# Supplied material:
* begin *

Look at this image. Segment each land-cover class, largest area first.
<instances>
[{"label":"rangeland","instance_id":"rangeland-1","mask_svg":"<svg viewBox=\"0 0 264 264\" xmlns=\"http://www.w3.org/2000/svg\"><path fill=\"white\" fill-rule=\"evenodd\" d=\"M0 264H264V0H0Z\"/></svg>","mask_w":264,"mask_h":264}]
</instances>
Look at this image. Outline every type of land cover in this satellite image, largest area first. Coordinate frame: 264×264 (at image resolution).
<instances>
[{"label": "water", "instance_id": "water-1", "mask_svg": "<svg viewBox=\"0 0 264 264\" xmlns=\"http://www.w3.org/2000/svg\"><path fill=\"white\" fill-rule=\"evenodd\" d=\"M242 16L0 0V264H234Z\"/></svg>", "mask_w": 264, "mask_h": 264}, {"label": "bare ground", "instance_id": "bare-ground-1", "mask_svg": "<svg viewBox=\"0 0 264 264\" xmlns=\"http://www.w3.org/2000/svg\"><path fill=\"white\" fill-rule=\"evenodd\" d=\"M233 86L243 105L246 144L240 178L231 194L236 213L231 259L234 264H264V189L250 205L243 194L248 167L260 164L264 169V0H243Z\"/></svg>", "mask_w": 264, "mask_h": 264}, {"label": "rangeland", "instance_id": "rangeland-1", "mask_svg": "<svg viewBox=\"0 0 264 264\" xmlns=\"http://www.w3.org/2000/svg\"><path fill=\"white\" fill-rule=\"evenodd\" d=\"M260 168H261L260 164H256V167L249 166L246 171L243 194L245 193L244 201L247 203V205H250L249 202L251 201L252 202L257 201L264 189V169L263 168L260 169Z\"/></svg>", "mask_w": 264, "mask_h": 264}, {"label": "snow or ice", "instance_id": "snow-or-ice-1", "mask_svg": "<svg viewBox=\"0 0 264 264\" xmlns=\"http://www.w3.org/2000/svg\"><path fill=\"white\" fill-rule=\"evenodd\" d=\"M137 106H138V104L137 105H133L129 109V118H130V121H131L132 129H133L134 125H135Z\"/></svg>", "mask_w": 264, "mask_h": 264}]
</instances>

* end *
* begin *

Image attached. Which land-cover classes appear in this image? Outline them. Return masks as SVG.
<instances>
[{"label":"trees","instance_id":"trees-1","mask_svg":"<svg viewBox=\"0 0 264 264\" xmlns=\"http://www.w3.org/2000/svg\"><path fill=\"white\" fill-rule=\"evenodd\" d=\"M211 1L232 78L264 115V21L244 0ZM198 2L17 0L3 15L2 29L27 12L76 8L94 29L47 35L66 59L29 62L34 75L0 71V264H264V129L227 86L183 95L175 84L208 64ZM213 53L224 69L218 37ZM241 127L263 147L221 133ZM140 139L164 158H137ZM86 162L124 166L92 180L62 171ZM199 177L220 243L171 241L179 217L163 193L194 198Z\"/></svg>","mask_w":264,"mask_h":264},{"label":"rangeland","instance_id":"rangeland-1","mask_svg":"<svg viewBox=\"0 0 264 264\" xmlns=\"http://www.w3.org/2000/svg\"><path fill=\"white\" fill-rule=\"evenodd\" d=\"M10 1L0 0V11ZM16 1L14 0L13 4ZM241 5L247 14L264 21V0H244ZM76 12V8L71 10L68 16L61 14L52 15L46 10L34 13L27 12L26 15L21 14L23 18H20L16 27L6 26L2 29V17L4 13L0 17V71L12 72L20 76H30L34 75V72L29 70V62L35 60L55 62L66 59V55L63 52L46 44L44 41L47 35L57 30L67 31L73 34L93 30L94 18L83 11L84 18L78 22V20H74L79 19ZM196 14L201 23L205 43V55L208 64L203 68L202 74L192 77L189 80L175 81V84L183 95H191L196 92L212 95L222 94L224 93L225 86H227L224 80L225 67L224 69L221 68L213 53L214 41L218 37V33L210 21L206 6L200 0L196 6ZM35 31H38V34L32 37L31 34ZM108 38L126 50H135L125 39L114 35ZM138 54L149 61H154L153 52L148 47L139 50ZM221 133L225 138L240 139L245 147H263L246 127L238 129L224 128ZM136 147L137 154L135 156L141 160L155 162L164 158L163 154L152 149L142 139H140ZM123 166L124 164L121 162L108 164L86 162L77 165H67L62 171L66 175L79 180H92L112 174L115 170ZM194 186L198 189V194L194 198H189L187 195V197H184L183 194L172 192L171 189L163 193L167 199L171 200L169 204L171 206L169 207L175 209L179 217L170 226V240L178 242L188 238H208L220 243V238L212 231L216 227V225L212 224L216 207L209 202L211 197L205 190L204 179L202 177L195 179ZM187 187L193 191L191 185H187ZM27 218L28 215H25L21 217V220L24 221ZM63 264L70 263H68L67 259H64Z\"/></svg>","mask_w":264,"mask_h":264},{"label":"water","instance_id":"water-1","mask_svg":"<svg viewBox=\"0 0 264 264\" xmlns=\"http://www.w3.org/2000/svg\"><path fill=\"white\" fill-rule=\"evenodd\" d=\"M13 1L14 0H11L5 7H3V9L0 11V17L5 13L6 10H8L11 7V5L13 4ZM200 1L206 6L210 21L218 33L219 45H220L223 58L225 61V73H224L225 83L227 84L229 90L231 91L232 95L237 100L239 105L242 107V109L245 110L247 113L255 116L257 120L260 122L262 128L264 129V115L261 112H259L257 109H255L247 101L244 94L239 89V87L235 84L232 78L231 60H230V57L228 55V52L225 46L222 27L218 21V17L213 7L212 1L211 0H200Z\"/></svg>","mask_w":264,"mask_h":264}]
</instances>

* end *

# What you have to do:
Show every line of the material above that contains the word "Outline". Match uppercase and lowercase letters exactly.

# The result:
Look at this image. Outline every type of land cover in this satellite image, largest area first. Coordinate frame: 264×264 (at image resolution).
Image attached. Which land-cover classes appear in this image? Outline them. Return masks as SVG.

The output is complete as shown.